Sequoyah School is Synonymous with Stewardship

Choosing the right private school for your children is an important and involved decision. Here in a city like Pasadena, which offers so many choices, that process can feel overwhelming. Your children are the most important things in the world to you and choosing the right set of mentors to guide your children through their education is a weighty (and emotional) duty.

Of course, being well-informed is the best way to find the right place for your child. Josh Brody, Director at Sequoyah School, understands all too well the complex nature of this task at hand and what knowledge parents need.

“I grew up in Pasadena and have attended various schools in Pasadena,” Brody told Pasadena Now. “I think that there are a lot of great schools here.”

Brody told us that one of the most strengths of his Sequoyah School amid its peers is figuring out how each student best learns.

“We’re really interested in understanding each student as a learner; who they are, what motivates them, what are their challenges, their strengths. We really want to understand their social and emotional growth in addition to their intellectual growth,” Brody said.

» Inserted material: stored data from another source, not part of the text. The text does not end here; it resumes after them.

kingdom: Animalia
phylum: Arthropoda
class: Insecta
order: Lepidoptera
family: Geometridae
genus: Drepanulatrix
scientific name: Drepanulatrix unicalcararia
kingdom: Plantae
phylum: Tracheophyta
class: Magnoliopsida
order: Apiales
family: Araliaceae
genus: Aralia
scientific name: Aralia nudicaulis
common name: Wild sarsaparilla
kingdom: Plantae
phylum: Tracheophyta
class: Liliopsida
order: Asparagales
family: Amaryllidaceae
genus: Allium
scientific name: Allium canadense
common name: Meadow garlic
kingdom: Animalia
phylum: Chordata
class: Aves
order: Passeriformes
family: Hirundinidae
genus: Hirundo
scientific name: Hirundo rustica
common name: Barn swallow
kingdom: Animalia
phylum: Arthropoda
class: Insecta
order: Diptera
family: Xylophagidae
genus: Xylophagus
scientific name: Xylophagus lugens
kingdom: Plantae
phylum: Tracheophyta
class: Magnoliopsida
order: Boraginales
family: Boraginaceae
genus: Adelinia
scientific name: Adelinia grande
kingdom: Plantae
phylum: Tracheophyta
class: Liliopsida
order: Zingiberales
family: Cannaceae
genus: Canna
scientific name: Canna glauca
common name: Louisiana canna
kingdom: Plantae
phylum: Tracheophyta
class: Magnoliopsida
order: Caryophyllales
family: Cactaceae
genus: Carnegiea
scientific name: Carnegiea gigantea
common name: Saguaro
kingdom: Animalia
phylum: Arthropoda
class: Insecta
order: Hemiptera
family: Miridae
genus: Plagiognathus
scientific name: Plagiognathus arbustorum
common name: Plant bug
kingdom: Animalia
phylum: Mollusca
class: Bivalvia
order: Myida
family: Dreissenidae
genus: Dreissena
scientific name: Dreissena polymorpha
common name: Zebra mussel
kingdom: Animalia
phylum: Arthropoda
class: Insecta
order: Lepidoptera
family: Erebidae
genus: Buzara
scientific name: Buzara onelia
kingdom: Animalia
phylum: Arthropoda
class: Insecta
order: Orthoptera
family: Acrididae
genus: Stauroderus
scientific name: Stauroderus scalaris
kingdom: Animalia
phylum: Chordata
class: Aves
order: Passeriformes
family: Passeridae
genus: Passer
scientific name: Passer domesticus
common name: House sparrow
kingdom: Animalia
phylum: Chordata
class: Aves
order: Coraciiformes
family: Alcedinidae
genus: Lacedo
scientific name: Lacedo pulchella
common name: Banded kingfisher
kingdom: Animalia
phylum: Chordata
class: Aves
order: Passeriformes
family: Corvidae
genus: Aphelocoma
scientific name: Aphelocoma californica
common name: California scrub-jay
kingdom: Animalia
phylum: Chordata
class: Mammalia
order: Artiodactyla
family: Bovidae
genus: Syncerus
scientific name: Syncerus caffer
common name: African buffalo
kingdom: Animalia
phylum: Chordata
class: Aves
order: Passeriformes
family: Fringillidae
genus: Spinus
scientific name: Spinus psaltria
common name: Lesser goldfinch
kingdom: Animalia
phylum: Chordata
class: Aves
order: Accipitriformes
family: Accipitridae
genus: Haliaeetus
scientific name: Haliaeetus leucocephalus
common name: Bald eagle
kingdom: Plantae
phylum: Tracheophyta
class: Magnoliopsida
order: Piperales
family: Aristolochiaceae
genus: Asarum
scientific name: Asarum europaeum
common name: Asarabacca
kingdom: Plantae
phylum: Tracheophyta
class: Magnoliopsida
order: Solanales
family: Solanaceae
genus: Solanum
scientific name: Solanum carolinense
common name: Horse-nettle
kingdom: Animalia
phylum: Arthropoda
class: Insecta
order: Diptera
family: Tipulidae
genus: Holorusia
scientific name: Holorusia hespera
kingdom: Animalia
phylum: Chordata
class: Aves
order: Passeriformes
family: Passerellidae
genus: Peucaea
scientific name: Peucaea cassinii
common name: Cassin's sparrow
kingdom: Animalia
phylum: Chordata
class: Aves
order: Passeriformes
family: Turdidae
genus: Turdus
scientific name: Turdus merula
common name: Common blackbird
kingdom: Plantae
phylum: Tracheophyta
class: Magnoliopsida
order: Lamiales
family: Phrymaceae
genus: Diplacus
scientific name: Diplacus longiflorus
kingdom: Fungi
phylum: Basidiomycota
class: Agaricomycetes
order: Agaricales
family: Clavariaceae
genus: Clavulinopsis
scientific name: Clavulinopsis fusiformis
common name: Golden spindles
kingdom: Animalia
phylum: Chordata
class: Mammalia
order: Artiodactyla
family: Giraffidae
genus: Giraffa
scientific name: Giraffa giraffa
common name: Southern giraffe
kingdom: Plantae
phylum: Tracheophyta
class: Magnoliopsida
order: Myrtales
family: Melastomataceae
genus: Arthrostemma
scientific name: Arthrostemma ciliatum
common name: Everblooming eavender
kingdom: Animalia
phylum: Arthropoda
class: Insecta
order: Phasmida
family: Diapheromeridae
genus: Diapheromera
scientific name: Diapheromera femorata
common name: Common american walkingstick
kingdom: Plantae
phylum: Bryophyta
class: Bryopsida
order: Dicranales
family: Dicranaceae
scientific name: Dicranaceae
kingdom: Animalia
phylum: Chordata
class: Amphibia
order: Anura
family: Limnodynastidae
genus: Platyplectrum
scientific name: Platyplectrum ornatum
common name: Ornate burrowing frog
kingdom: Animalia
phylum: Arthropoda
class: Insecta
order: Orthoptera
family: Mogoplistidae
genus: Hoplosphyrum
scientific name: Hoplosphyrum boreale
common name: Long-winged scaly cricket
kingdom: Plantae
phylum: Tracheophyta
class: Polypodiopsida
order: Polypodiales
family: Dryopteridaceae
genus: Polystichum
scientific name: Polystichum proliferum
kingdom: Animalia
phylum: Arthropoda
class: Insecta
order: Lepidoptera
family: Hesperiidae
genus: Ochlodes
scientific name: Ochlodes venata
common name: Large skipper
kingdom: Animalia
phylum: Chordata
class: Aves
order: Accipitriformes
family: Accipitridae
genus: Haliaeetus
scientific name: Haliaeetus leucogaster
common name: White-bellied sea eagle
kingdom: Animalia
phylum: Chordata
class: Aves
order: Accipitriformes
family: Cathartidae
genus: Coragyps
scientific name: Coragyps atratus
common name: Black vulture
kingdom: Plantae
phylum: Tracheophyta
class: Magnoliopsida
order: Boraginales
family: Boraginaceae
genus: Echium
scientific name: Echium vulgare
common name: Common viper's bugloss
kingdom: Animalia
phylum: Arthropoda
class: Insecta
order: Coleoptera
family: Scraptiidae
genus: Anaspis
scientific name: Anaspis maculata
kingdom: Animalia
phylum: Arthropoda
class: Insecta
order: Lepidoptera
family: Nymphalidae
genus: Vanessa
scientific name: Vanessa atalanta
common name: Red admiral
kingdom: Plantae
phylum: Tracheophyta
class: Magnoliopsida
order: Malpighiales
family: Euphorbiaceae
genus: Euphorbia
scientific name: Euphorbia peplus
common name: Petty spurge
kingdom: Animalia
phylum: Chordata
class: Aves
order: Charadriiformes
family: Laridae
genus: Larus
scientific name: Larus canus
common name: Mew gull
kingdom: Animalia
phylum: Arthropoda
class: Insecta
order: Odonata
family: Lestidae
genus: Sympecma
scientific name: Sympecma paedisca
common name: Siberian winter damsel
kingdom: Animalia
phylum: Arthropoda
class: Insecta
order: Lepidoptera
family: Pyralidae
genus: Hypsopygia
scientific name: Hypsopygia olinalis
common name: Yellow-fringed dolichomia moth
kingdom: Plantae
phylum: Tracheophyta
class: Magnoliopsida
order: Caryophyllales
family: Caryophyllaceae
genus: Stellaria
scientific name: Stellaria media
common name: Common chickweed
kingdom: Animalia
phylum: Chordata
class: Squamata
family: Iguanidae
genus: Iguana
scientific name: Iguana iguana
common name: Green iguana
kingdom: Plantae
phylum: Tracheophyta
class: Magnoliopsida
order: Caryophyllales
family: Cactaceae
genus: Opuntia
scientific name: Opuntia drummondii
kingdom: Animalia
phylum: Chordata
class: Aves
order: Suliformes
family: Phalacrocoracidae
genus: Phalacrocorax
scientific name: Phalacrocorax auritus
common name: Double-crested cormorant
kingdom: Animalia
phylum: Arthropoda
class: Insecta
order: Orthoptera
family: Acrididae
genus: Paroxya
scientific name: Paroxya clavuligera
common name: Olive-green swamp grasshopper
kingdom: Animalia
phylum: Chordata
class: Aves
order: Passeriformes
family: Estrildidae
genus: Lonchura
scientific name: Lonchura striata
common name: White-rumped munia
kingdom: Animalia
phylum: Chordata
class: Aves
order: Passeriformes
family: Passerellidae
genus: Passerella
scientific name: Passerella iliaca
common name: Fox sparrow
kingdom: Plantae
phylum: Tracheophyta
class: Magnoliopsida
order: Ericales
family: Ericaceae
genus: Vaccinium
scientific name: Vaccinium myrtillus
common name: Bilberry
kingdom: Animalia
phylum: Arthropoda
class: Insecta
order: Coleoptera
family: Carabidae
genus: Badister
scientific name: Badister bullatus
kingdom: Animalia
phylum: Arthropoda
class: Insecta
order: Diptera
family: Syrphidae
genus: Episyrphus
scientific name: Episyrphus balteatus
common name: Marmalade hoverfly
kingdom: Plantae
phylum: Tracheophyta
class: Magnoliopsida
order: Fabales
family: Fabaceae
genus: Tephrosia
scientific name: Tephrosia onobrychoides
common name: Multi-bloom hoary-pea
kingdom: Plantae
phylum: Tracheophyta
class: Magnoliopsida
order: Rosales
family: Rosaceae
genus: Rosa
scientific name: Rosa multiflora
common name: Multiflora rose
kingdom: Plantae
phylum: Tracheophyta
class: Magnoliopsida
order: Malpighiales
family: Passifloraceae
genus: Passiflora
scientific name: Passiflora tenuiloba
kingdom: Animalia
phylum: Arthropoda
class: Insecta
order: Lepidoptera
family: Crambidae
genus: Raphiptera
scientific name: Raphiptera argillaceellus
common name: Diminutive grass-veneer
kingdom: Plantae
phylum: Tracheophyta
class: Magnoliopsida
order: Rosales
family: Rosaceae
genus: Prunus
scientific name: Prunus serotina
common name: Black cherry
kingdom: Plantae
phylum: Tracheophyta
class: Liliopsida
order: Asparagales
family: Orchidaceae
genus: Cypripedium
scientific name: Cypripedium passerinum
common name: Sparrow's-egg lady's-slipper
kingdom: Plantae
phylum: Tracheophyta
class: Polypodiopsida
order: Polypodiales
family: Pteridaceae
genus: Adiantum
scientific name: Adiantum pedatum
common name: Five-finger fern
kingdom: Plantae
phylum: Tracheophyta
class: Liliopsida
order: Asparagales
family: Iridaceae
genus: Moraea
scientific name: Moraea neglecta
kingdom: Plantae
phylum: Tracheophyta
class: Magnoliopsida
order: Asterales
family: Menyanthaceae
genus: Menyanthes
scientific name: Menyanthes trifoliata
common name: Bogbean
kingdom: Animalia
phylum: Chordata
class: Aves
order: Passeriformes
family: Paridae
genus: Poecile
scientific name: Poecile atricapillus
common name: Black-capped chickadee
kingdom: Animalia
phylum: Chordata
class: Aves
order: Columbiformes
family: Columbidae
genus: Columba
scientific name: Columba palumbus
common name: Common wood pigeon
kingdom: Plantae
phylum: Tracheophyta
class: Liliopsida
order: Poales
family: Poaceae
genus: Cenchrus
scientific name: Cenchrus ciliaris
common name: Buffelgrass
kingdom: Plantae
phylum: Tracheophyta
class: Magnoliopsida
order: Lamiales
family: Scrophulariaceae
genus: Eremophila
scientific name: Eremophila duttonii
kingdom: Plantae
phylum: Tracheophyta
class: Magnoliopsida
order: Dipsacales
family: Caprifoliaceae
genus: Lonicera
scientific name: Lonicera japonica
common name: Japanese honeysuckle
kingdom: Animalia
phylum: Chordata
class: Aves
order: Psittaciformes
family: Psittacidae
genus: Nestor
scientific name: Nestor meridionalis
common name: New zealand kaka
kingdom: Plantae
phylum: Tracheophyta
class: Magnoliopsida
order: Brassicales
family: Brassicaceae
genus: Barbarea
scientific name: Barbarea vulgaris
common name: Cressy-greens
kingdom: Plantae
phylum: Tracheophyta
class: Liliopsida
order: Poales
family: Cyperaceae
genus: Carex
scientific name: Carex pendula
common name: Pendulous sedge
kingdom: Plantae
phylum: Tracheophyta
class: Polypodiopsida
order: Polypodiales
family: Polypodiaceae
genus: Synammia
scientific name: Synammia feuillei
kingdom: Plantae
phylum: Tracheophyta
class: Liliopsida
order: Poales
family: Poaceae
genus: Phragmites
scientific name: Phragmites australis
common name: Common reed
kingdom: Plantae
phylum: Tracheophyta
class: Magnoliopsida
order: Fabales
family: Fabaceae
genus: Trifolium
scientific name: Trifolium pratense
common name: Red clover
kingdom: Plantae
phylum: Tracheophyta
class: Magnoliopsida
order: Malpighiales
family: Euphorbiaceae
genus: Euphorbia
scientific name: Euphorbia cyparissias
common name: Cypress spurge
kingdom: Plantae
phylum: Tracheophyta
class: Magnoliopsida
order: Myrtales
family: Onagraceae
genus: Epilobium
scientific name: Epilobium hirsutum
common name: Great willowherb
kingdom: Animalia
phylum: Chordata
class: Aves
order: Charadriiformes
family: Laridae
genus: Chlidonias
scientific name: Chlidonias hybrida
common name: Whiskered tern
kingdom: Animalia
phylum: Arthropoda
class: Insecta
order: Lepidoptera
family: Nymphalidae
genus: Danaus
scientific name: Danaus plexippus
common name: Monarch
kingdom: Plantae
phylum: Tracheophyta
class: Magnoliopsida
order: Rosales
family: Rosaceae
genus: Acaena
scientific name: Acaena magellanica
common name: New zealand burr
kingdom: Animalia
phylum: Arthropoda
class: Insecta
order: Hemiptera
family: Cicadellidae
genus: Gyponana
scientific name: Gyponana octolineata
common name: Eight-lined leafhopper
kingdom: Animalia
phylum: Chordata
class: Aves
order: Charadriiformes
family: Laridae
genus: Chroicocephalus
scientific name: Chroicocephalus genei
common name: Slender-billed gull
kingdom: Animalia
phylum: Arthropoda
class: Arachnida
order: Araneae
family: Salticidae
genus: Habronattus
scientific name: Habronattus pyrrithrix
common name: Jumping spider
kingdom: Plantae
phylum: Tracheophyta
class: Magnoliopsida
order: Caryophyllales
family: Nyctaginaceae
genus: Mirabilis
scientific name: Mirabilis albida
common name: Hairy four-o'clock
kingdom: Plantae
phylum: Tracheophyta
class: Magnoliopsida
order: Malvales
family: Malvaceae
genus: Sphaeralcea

A good relationship between teacher and student helps to accomplish this goal.

Sequoyah School’s practices differ from more traditional school structures, something certain types of students crave. After all, Brody reminded, finding the best school for your child is about finding out what makes them comfortable while still challenging them.

“In our junior high and elementary program We we don’t give letter grades and we have mixed-age group classrooms here. We try to provide a serious environment where students will be able to collaborate; where they’ll be able to not just look to the teacher as the person with the knowledge,” says Brody.

This is a school that wants to keep the students asking questions.

“We want to provide challenges for students so they’re not just following a prescription, but so that they are being presented with different types of problems and scenarios where they’re going to have to really understand, in-depth, and figure out how to creatively apply [solutions] in different situations,” Director Brody said.

The school teaches a basic set of tenets it calls “Habits of the Mind, “ which are Perspective, Inquiry, Communication, Collaboration, Application, Stewardship, Ownership, and Creativity. It is important at this school to be able to look at things from someone else’s perspective, a life lesson some adults still need help with occasionally.

The school wants students to go out into the world ready to tackle challenges responsibly. That emphasis on students taking responsibility for their own learning extends into Sequoyah’s new high school.

“Stewardship is a very central value here. It’s the idea that students are trying to make the world a better place for themselves and others. That relates to environmental stewardship and sustainability, but also social justice,” Director Brody said.

This school is truly dedicated to helping to mold your children into become respected and respectful members of society who will give back more than they have taken.